━━━━━ Excerpted records

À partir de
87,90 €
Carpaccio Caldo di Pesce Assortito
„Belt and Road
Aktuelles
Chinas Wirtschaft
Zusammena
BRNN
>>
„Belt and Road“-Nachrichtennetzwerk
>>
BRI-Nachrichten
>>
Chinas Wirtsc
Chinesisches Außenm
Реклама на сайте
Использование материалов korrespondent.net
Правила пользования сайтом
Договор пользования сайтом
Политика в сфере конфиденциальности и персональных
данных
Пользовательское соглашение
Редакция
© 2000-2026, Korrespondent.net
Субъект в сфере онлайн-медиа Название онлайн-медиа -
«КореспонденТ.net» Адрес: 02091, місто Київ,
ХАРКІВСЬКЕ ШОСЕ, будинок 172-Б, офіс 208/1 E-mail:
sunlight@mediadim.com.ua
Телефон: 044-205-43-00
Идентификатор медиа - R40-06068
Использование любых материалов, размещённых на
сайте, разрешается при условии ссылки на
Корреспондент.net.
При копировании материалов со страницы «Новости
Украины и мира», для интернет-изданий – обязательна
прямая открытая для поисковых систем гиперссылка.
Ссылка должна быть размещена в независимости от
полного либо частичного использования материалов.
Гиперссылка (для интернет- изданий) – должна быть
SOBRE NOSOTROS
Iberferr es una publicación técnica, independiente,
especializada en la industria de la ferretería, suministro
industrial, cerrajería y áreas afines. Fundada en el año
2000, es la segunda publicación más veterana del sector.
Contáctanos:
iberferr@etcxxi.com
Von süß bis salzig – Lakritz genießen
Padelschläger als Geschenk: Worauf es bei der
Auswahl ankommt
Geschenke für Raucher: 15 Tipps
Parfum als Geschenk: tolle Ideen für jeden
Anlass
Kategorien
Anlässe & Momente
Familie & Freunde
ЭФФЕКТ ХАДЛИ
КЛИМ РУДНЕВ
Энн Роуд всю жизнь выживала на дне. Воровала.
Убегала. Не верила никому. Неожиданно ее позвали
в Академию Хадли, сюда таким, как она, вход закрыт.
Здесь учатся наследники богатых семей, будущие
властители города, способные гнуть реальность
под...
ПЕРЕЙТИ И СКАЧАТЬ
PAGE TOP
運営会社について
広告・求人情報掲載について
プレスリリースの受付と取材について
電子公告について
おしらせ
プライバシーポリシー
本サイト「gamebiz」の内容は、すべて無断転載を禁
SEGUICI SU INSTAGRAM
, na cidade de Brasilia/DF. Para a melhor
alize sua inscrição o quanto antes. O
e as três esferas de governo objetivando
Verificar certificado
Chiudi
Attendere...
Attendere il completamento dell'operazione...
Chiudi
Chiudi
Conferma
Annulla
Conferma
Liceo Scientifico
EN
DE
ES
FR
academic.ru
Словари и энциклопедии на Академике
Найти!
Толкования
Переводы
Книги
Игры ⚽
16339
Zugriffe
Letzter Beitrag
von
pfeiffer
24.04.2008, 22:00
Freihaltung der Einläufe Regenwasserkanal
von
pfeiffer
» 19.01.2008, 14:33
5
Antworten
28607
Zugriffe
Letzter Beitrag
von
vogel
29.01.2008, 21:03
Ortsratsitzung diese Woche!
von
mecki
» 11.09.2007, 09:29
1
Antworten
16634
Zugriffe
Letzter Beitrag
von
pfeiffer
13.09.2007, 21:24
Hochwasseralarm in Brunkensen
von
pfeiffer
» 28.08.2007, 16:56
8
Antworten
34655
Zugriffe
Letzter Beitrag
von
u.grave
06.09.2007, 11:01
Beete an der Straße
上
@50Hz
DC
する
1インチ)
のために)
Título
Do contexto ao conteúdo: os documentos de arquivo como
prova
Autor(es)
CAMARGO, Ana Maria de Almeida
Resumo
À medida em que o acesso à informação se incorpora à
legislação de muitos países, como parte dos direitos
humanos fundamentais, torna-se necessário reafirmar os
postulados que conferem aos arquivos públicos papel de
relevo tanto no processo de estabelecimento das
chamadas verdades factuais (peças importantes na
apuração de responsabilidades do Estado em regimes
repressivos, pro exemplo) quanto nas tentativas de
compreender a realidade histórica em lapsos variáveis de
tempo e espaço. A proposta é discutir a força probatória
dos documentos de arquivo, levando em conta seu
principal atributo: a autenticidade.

━━━━━━━━━━

## About this task
The whole listing should be transcribed word for word.

## Answer to this task
À partir de
87,90 €
Carpaccio Caldo di Pesce Assortito
„Belt and Road
Aktuelles
Chinas Wirtschaft
Zusammena
BRNN
>>
„Belt and Road“-Nachrichtennetzwerk
>>
BRI-Nachrichten
>>
Chinas Wirtsc
Chinesisches Außenm
Реклама на сайте
Использование материалов korrespondent.net
Правила пользования сайтом
Договор пользования сайтом
Политика в сфере конфиденциальности и персональных
данных
Пользовательское соглашение
Редакция
© 2000-2026, Korrespondent.net
Субъект в сфере онлайн-медиа Название онлайн-медиа -
«КореспонденТ.net» Адрес: 02091, місто Київ,
ХАРКІВСЬКЕ ШОСЕ, будинок 172-Б, офіс 208/1 E-mail:
sunlight@mediadim.com.ua
Телефон: 044-205-43-00
Идентификатор медиа - R40-06068
Использование любых материалов, размещённых на
сайте, разрешается при условии ссылки на
Корреспондент.net.
При копировании материалов со страницы «Новости
Украины и мира», для интернет-изданий – обязательна
прямая открытая для поисковых систем гиперссылка.
Ссылка должна быть размещена в независимости от
полного либо частичного использования материалов.
Гиперссылка (для интернет- изданий) – должна быть
SOBRE NOSOTROS
Iberferr es una publicación técnica, independiente,
especializada en la industria de la ferretería, suministro
industrial, cerrajería y áreas afines. Fundada en el año
2000, es la segunda publicación más veterana del sector.
Contáctanos:
iberferr@etcxxi.com
Von süß bis salzig – Lakritz genießen
Padelschläger als Geschenk: Worauf es bei der
Auswahl ankommt
Geschenke für Raucher: 15 Tipps
Parfum als Geschenk: tolle Ideen für jeden
Anlass
Kategorien
Anlässe & Momente
Familie & Freunde
ЭФФЕКТ ХАДЛИ
КЛИМ РУДНЕВ
Энн Роуд всю жизнь выживала на дне. Воровала.
Убегала. Не верила никому. Неожиданно ее позвали
в Академию Хадли, сюда таким, как она, вход закрыт.
Здесь учатся наследники богатых семей, будущие
властители города, способные гнуть реальность
под...
ПЕРЕЙТИ И СКАЧАТЬ
PAGE TOP
運営会社について
広告・求人情報掲載について
プレスリリースの受付と取材について
電子公告について
おしらせ
プライバシーポリシー
本サイト「gamebiz」の内容は、すべて無断転載を禁
SEGUICI SU INSTAGRAM
, na cidade de Brasilia/DF. Para a melhor
alize sua inscrição o quanto antes. O
e as três esferas de governo objetivando
Verificar certificado
Chiudi
Attendere...
Attendere il completamento dell'operazione...
Chiudi
Chiudi
Conferma
Annulla
Conferma
Liceo Scientifico
EN
DE
ES
FR
academic.ru
Словари и энциклопедии на Академике
Найти!
Толкования
Переводы
Книги
Игры ⚽
16339
Zugriffe
Letzter Beitrag
von
pfeiffer
24.04.2008, 22:00
Freihaltung der Einläufe Regenwasserkanal
von
pfeiffer
» 19.01.2008, 14:33
5
Antworten
28607
Zugriffe
Letzter Beitrag
von
vogel
29.01.2008, 21:03
Ortsratsitzung diese Woche!
von
mecki
» 11.09.2007, 09:29
1
Antworten
16634
Zugriffe
Letzter Beitrag
von
pfeiffer
13.09.2007, 21:24
Hochwasseralarm in Brunkensen
von
pfeiffer
» 28.08.2007, 16:56
8
Antworten
34655
Zugriffe
Letzter Beitrag
von
u.grave
06.09.2007, 11:01
Beete an der Straße
上
@50Hz
DC
する
1インチ)
のために)
Título
Do contexto ao conteúdo: os documentos de arquivo como
prova
Autor(es)
CAMARGO, Ana Maria de Almeida
Resumo
À medida em que o acesso à informação se incorpora à
legislação de muitos países, como parte dos direitos
humanos fundamentais, torna-se necessário reafirmar os
postulados que conferem aos arquivos públicos papel de
relevo tanto no processo de estabelecimento das
chamadas verdades factuais (peças importantes na
apuração de responsabilidades do Estado em regimes
repressivos, pro exemplo) quanto nas tentativas de
compreender a realidade histórica em lapsos variáveis de
tempo e espaço. A proposta é discutir a força probatória
dos documentos de arquivo, levando em conta seu
principal atributo: a autenticidade.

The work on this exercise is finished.